Note every line in the entries that contains the string "Vaporfly", and copy it.

________________

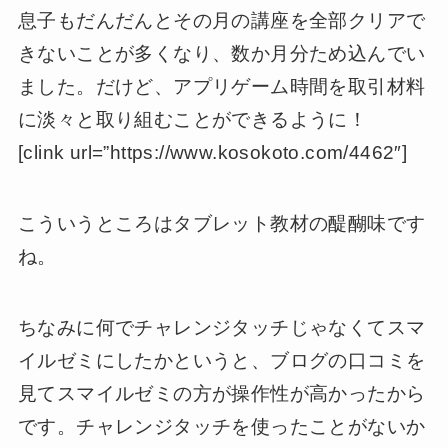
息子もだんだんとその月の講座を全部クリアで
きないことが多くなり、数か月分ため込んでい
ました。だけど、アプリゲーム時間を取引材料
に淡々と取り組むことができるように！
[clink url=”https://www.kosokoto.com/4462″]
こういうところはタブレット教材の醍醐味です
ね。
ちなみに何でチャレンジタッチじゃなくてスマ
イルゼミにしたかというと、ブログの口コミを
見てスマイルゼミの方が操作性が高かったから
です。チャレンジタッチを使ったことがないか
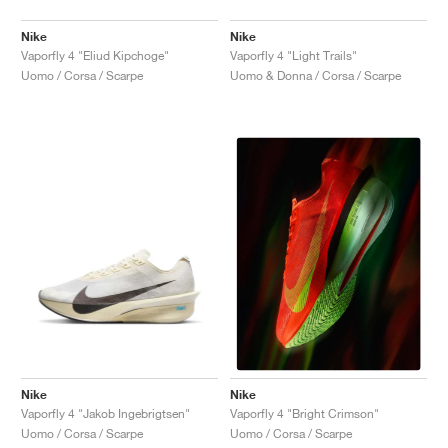
Nike
Nike
Vaporfly 4 "Eliud Kipchoge"
Vaporfly 4 "Light Trails"
Uomo / Corsa / Scarpe
Uomo & Donna / Corsa / Scarpe
Nike
Nike
Vaporfly 4 "Jakob Ingebrigtsen"
Vaporfly 4 "Bright Crimson"
Uomo / Corsa / Scarpe
Uomo / Corsa / Scarpe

________________

Solution to this task
Vaporfly 4 "Eliud Kipchoge"
Vaporfly 4 "Light Trails"
Vaporfly 4 "Jakob Ingebrigtsen"
Vaporfly 4 "Bright Crimson"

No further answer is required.